Messing with Facts: Photographic Traces in Life Writing

Auteur / Author: 
Nancy PEDRI (Memorial University of Newfoundland, Canada)
Date: 
Monday, August 22, 2011 - 15:15
Local: 
R-R160

 

Photography, Mary Ann Doane has argued, “shares the indexical status of the stain — as the trace and hence corroboration of an existence”. It is precisely the lure of the indexical that is intimately linked to what Didi-Huberman calls the photograph’s “fantasy of referentiality”. In fact, the photograph’s strong referential pull is what has traditionally made it so attractive to writers of autobiography and biography. Surprisingly, however, a number of writers forgo the lure of the indexical by including not (traditional) documentary photographs in their autobiographical narratives, but rather empty photographic frames, blurry or damaged photographic images, provocatively cropped images and other such traces of photographic images.
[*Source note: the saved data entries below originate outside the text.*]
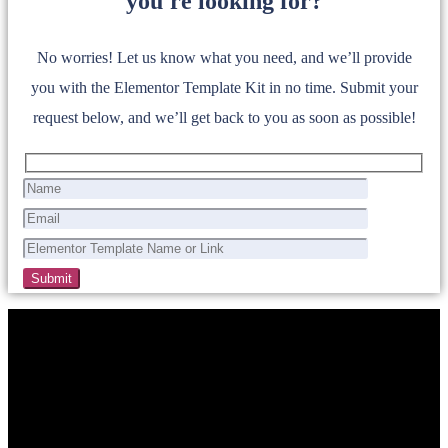
you're looking for?
No worries! Let us know what you need, and we’ll provide
you with the Elementor Template Kit in no time. Submit your
request below, and we’ll get back to you as soon as possible!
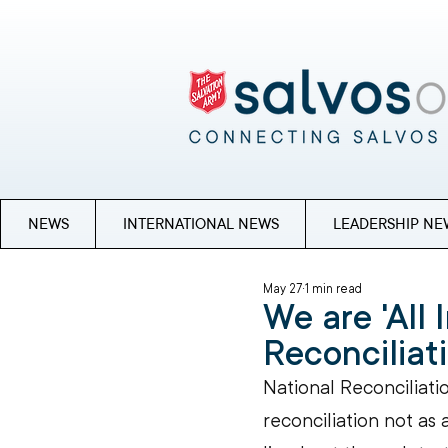
NEWS
INTERNATIONAL NEWS
LEADERSHIP NE
May 27
1 min read
We are 'All 
Reconcilia
National Reconciliatio
reconciliation not as 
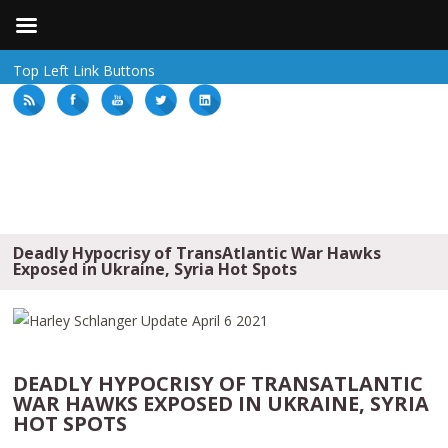
Top Left Link Buttons
Deadly Hypocrisy of TransAtlantic War Hawks
Exposed in Ukraine, Syria Hot Spots
DEADLY HYPOCRISY OF TRANSATLANTIC
WAR HAWKS EXPOSED IN UKRAINE, SYRIA
HOT SPOTS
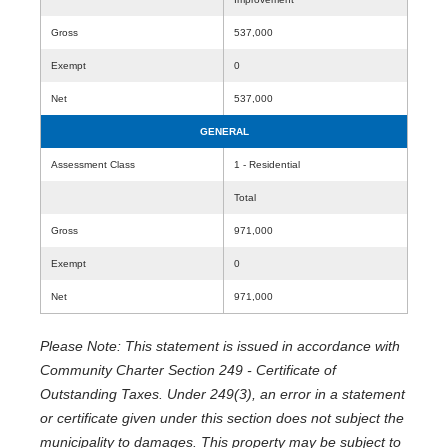
Gross
537,000
Exempt
0
Net
537,000
GENERAL
Assessment Class
1 - Residential
Total
Gross
971,000
Exempt
0
Net
971,000
Please Note: This statement is issued in accordance with
Community Charter Section 249 - Certificate of
Outstanding Taxes. Under 249(3), an error in a statement
or certificate given under this section does not subject the
municipality to damages. This property may be subject to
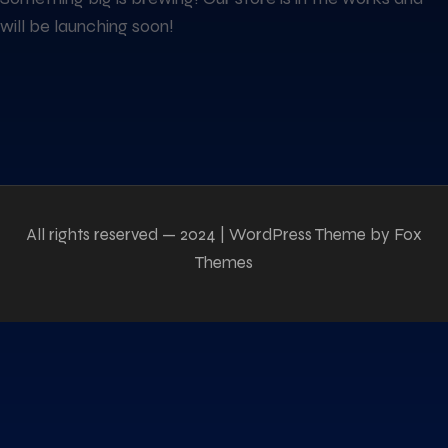
will be launching soon!
All rights reserved — 2024 | WordPress Theme by Fox
Themes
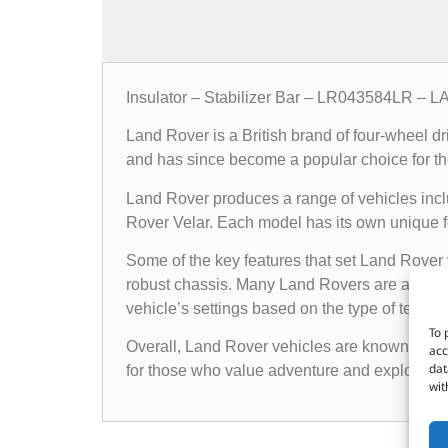
Insulator – Stabilizer Bar – LR043584LR 
Land Rover is a British brand of four-wheel d
and has since become a popular choice for th
Land Rover produces a range of vehicles in
Rover Velar. Each model has its own unique fea
Some of the key features that set Land Rover 
robust chassis. Many Land Rovers are also e
vehicle’s settings based on the type of terrain i
To 
Overall, Land Rover vehicles are known for the
acc
dat
for those who value adventure and exploratio
wit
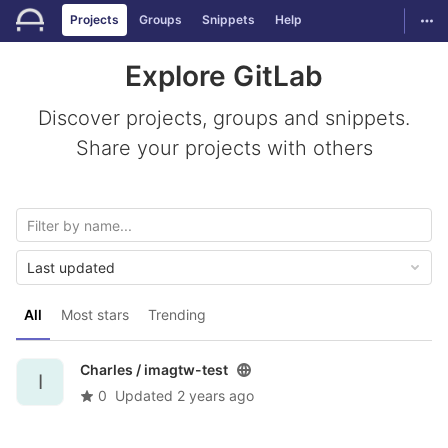
GitLab
Togg
Projects
Groups
Snippets
Help
Skip to content
Explore GitLab
Discover projects, groups and snippets.
Share your projects with others
Last updated
All
Most stars
Trending
Charles /
imagtw-test
I
0
Updated
2 years ago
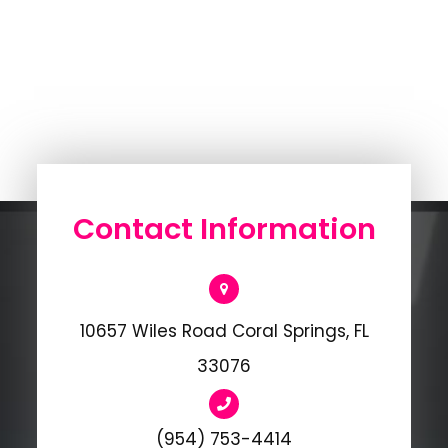
Contact Information
10657 Wiles Road Coral Springs, FL
33076
(954) 753-4414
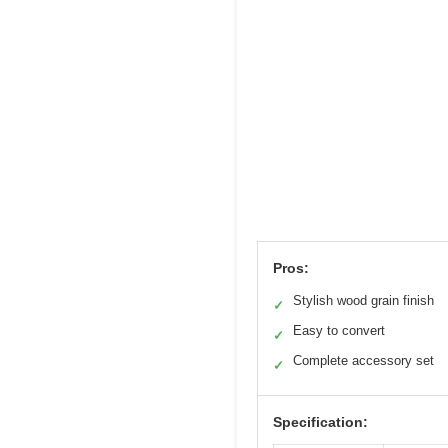
Pros:
Stylish wood grain finish
✓
Easy to convert
✓
Complete accessory set
✓
Specification:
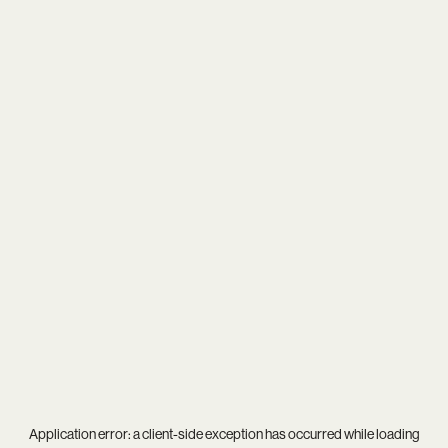
Application error: a
client
-side exception has occurred while loading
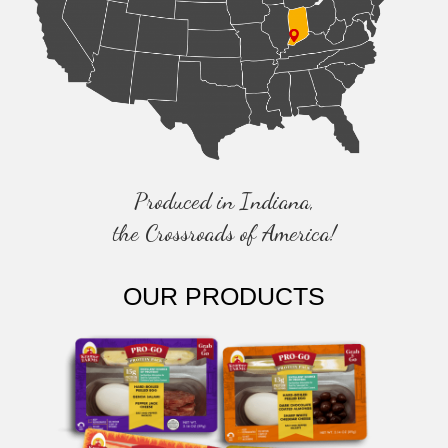
Produced in Indiana,
the Crossroads of America!
OUR PRODUCTS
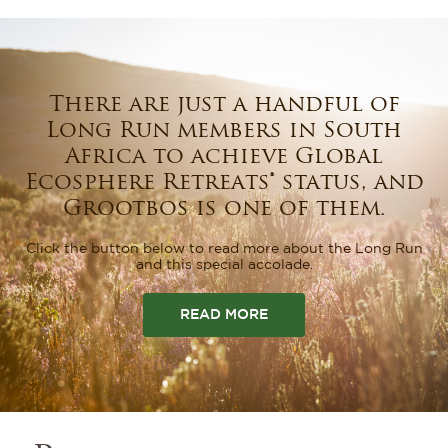
There are just a handful of
Long Run members in South
Africa to achieve Global
Ecosphere Retreats®️ status, and
Grootbos is one of them.
Click the button below to read more about the Long Run
and this special accolade.
READ MORE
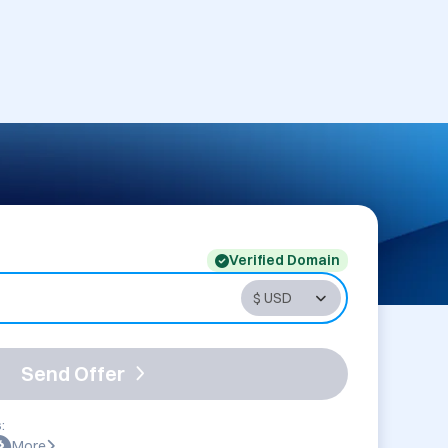
Verified Domain
Send Offer
:
More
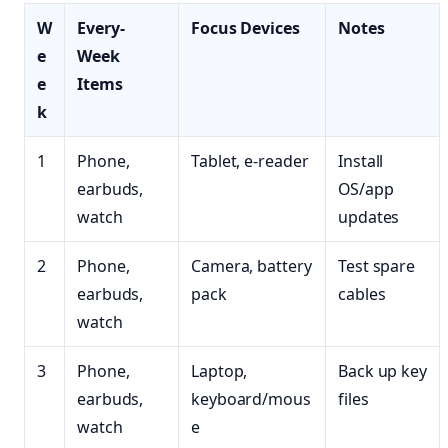
W
Every-
Focus Devices
Notes
e
Week
e
Items
k
1
Phone,
Tablet, e-reader
Install
earbuds,
OS/app
watch
updates
2
Phone,
Camera, battery
Test spare
earbuds,
pack
cables
watch
3
Phone,
Laptop,
Back up key
earbuds,
keyboard/mous
files
watch
e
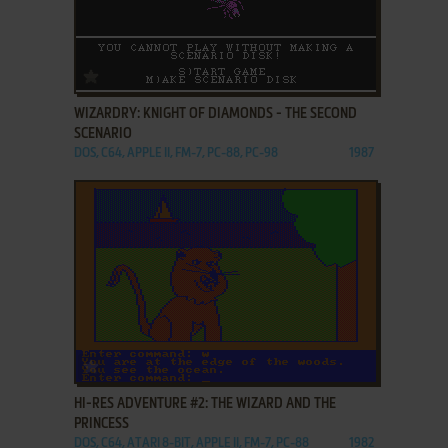
ADD TO FAVORITES
WIZARDRY: KNIGHT OF DIAMONDS - THE SECOND
SCENARIO
DOS, C64, APPLE II, FM-7, PC-88, PC-98
1987
ADD TO FAVORITES
HI-RES ADVENTURE #2: THE WIZARD AND THE
PRINCESS
DOS, C64, ATARI 8-BIT, APPLE II, FM-7, PC-88
1982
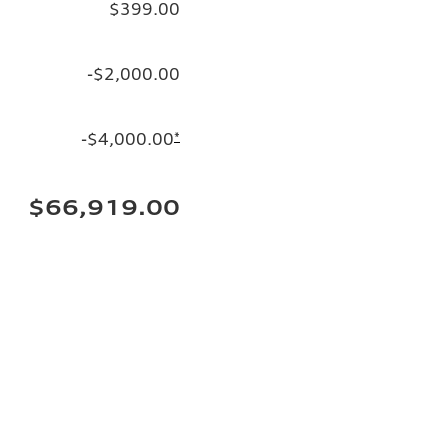
$399.00
-$2,000.00
-$4,000.00
*
$66,919.00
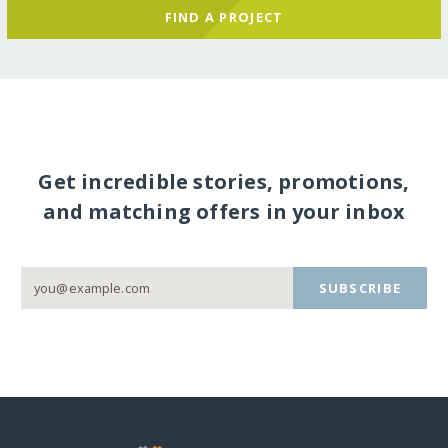
FIND A PROJECT
Get incredible stories, promotions,
and matching offers in your inbox
SUBSCRIBE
Rather than approaching the photographic images as “clumsy or unsuccessful” (Bourdieu), I will argue that they betray a deliberate act of resistance to restrictive norms governing understandings of self and its representation. They do so by uniting what John Szarkowski — past director of photography at MOMA — identified as a fundamental dichotomy that characterizes contemporary photography (and, I would like to add, autobiography): those who think of photography as a means of self-expression and those who think of it as a means of exploration. Indeed, because these photographic traces nod at once toward what a photograph promises to be and what it will never be, they function to reveal subjectivity in its full processural dynamics, its fictiveness, instability and temporality. The representation of self thus takes place through the substitution of the photograph as trace of the real with the photographic trace of that which never was and could never be.


Literary texts that I will consider include Michael Ondaatje’s The Collected Works of Billy the Kid, George Elliot Clarke’s George and Rue, Claude Cahun’s Disavowels, and Diane Schoemperlen’s Double Exposures.